Q Comment en êtes-vous venu à étudier le droit?

R Nous faisons face à une ruée sans précédent sur nos terres. J'affrontais des gens avec des doctorats et des bureaucrates. Je ne faisais pas le poids avec mon bac en sciences politiques.

Q De quelle ruée parlez-vous?

R Je suis rentré chez moi deux semaines en 2007 pour servir de guide à une équipe de documentaristes. C'était le début du boom du gaz de schiste dans le nord-ouest de la province. Les terres de la famille de ma mère et celles de la famille de mon père sont les deux plus exploitées pour le gaz, près de Fort St-John et Fort Nelson. Ça c'est passé si vite, de 2007 à 2009, que notre peuple n'a pas eu le temps de réagir. Ils recevaient des avis de 10 jours sur la vente des droits miniers sous leurs pieds. Personne ne nous demandait notre avis. C'était difficile de voir les coffres de la province se remplir, alors que nos conditions de vie restaient les mêmes, avec les maisons pleines de moisissures et les problèmes de santé, les problèmes sociaux.

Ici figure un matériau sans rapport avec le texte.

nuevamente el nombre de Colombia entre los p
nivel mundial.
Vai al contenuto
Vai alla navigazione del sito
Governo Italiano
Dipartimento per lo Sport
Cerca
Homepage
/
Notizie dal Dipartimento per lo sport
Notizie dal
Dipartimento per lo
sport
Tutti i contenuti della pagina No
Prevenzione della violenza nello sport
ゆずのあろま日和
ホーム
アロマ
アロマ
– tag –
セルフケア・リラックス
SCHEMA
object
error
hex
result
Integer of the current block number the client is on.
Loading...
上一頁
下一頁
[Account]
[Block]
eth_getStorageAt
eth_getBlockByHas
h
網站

Q Quel impact avez-vous pu avoir sur cette ruée?

R Nous avons réussi à forcer le gouvernement provincial à étudier les impacts de l'industrie. À ce moment, le débat qui s'était soulevé au Québec leur mettait de la pression. Dans ma communauté, nous avons été très impressionnés par le moratoire au Québec sur la fracturation hydraulique. Nous ne sommes pas là pour dire que c'est bon ou mauvais, mais plutôt pour montrer la complexité des impacts de voir une industrie se déployer à travers une société agraire ou une nation autochtone.

Q Comment expliquez-vous l'opposition grandissante des communautés autochtones aux projets pétroliers et gaziers?

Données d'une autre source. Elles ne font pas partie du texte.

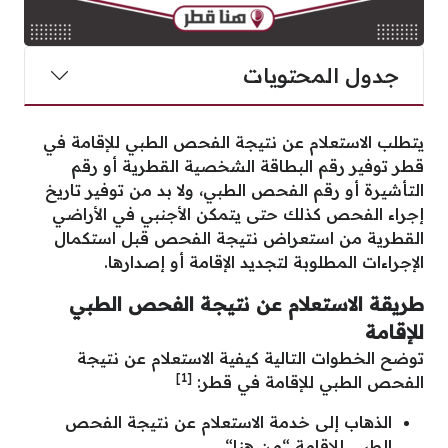
جدول المحتويات
يتطلب الاستعلام عن نتيجة الفحص الطبي للإقامة في
قطر توفير رقم البطاقة الشخصية القطرية أو رقم
التأشيرة أو رقم الفحص الطبي، ولا بد من توفير تاريخ
إجراء الفحص كذلك حتى يتمكن الأجنبي في الأراضي
القطرية من استعراض نتيجة الفحص قبل استكمال
الإجراءات المطلوبة لتجديد الإقامة أو إصدارها.
طريقة الاستعلام عن نتيجة الفحص الطبي
للإقامة
توضح الخطوات التالية كيفية الاستعلام عن نتيجة
[1]
الفحص الطبي للإقامة في قطر:
الذهاب إلى خدمة الاستعلام عن نتيجة الفحص
الطبي للإقامة “
من هنا
“.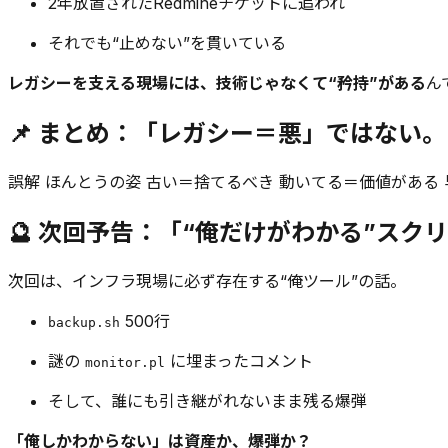
2年放置されたRedmineチケットに追われ
それでも“止めない”を貫いている
レガシーを支える現場には、技術じゃなくて“矜持”がある
ん
📌 まとめ：「レガシー＝悪」ではない
誤解 ほんとうの姿 古い＝捨てるべき 動いてる＝価値がある
🔮 次回予告：「“俺だけがわかる”スク
次回は、インフラ現場に必ず存在する“俺ツール”の話。
500行
backup.sh
謎の
に埋まったコメント
monitor.pl
そして、誰にも引き継がれないまま残る爆弾
「俺しかわからない」は資産か、爆弾か？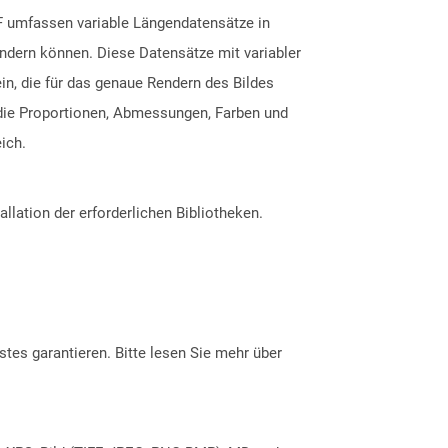
F umfassen variable Längendatensätze in
endern können. Diese Datensätze mit variabler
n, die für das genaue Rendern des Bildes
n die Proportionen, Abmessungen, Farben und
ich.
allation der erforderlichen Bibliotheken.
tes garantieren. Bitte lesen Sie mehr über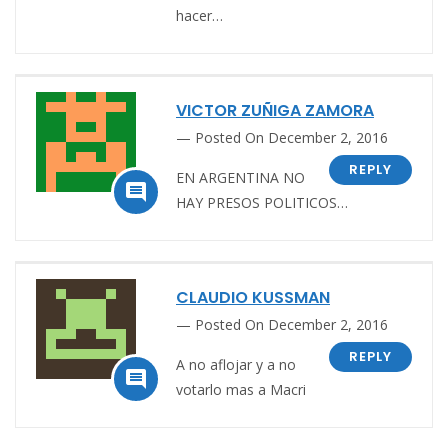
hacer…
VICTOR ZUÑIGA ZAMORA
Posted On December 2, 2016
REPLY
EN ARGENTINA NO

HAY PRESOS POLITICOS…
CLAUDIO KUSSMAN
Posted On December 2, 2016
REPLY
A no aflojar y a no

votarlo mas a Macri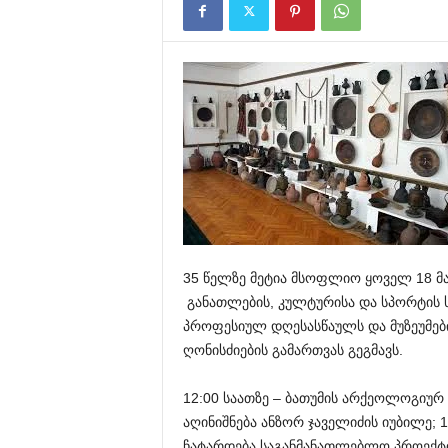
35 წელზე მეტია მსოფლიო ყოველ 18 მა
განათლების, კულტურისა და სპორტის ს
პროფესიულ დღესასწაულს და მუზეუმებ
ღონისძიების გამართვას გეგმავს.
12:00 საათზე – ბათუმის არქეოლოგიურ 
აღინიშნება ანზორ ჯაველიძის იუბილე; 
ჩატარდება საგანმანათლებლო პროექტის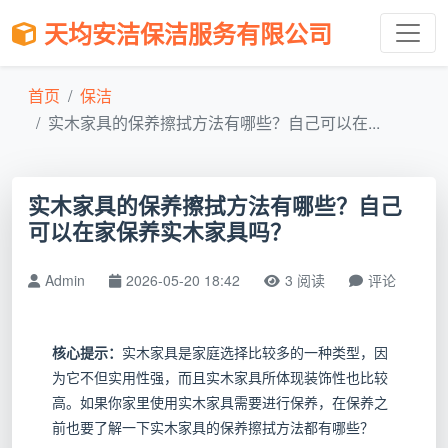
天均安洁保洁服务有限公司
首页
保洁
实木家具的保养擦拭方法有哪些？自己可以在...
实木家具的保养擦拭方法有哪些？自己
可以在家保养实木家具吗？
Admin
2026-05-20 18:42
3 阅读
评论
核心提示：
实木家具是家庭选择比较多的一种类型，因
为它不但实用性强，而且实木家具所体现装饰性也比较
高。如果你家里使用实木家具需要进行保养，在保养之
前也要了解一下实木家具的保养擦拭方法都有哪些？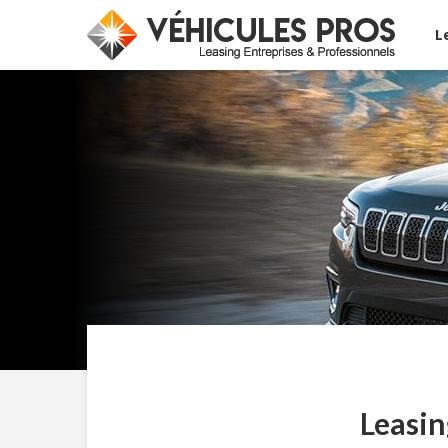
L
Leasin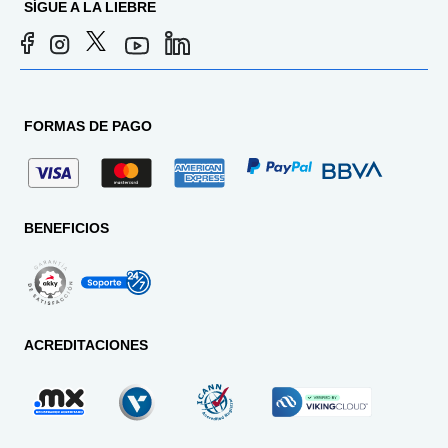
SÍGUE A LA LIEBRE
FORMAS DE PAGO
BENEFICIOS
ACREDITACIONES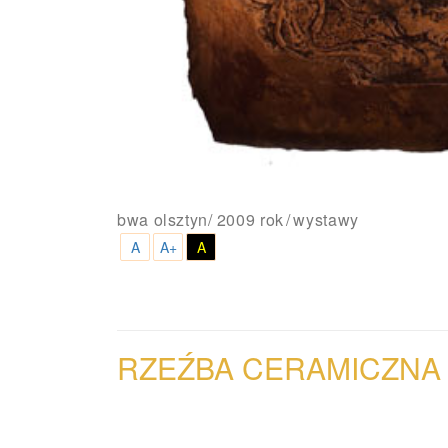
bwa olsztyn
/
2009 rok
wystawy
A
A+
A
RZEŹBA
CERAMICZNA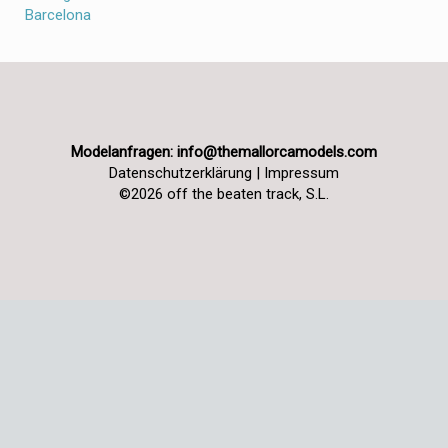
Modelanfragen:
info@themallorcamodels.com
Datenschutzerklärung
|
Impressum
©2026 off the beaten track, S.L.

R Il y a vraiment des tensions profondes en Colombie-Britannique à cause de toutes les promesses qui n'ont pas été respectées et de tout l'argent qui se fait sur notre territoire et qui se retrouve à Calgary ou à Victoria. Le mouvement Idle No More est une réaction au projet de loi omnibus adopté l'an dernier à Ottawa. On voit que l'industrie a pris le contrôle du gouvernement. Cela alimente le feu de notre résistance comme nous ne l'avions pas vu auparavant, mais en même temps, l'ampleur du développement est sans précédent. Tout est extrême.

Q Quel est le lien entre les projets de pipelines de pétrole bitumineux et l'exploitation gazière sur votre territoire?

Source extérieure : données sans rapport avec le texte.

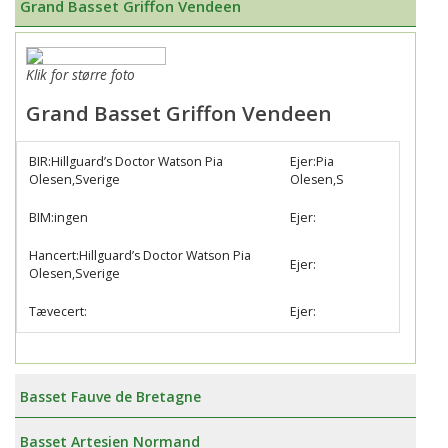
Grand Basset Griffon Vendeen
Klik for større foto
Grand Basset Griffon Vendeen
BIR:Hillguard’s Doctor Watson Pia
Ejer:Pia
Olesen,Sverige
Olesen,S
BIM:ingen
Ejer:
Hancert:Hillguard’s Doctor Watson Pia
Ejer:
Olesen,Sverige
Tævecert:
Ejer:
Basset Fauve de Bretagne
Basset Artesien Normand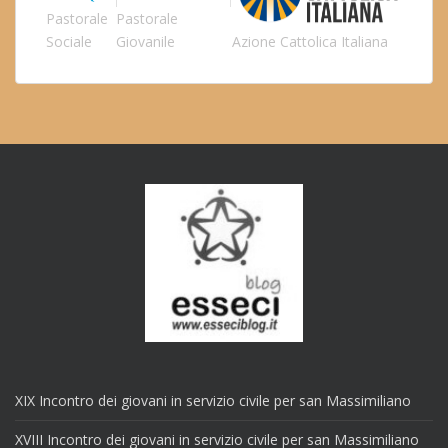
Pastorale
Pastorale
Sociale
Giovanile
Azione Cattolica Italiana
XIX Incontro dei giovani in servizio civile per san Massimiliano
XVIII Incontro dei giovani in servizio civile per san Massimiliano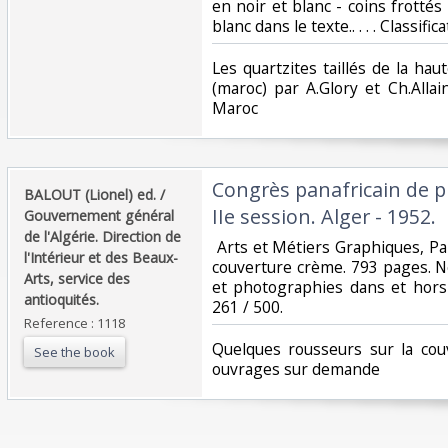
en noir et blanc - coins frottés
blanc dans le texte.. . . . Classif
‎Les quartzites taillés de la h
(maroc) par A.Glory et Ch.Allai
Maroc‎
‎Congrès panafricain de pr
‎BALOUT (Lionel) ed. /
IIe session. Alger - 1952.‎
Gouvernement général
de l'Algérie. Direction de
‎ Arts et Métiers Graphiques, Pa
l'Intérieur et des Beaux-
couverture crème. 793 pages. 
Arts, service des
et photographies dans et hors
antioquités.‎
261 / 500.‎
Reference : 1118
‎Quelques rousseurs sur la co
See the book
ouvrages sur demande‎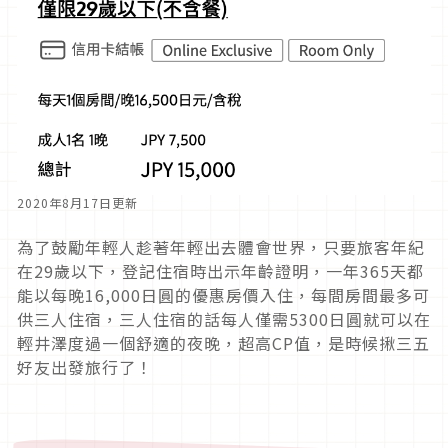
2020年8月17日更新
為了鼓勵年輕人趁著年輕出去體會世界，只要旅客年紀
在29歲以下，登記住宿時出示年齡證明，一年365天都
能以每晚16,000日圓的優惠房價入住，每間房間最多可
供三人住宿，三人住宿的話每人僅需5300日圓就可以在
輕井澤度過一個舒適的夜晚，超高CP值，是時候揪三五
好友出發旅行了！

R Ils viennent fracturer chez nous pour le gaz et les condensats qui servent ensuite à faire fondre le bitume et le diluer pour pouvoir le transporter jusque chez vous. Vous ne pouvez pas extraire le bitume sans le gaz et vous ne pouvez l'expédier sans les condensats. Tout comme les pipelines, ces enjeux relient la Colombie-Britannique, l'Alberta, le Québec et aussi les États-Unis. Ça nous rassemble.

Q Le gouvernement du Québec s'est montré ouvert à la venue du pétrole de l'Ouest. Qu'en pensez-vous?

R C'est décevant. Pourquoi retirer des bénéfices d'un produit qui requiert un procédé que vous n'autorisez pas sur votre propre territoire? C'est une abdication.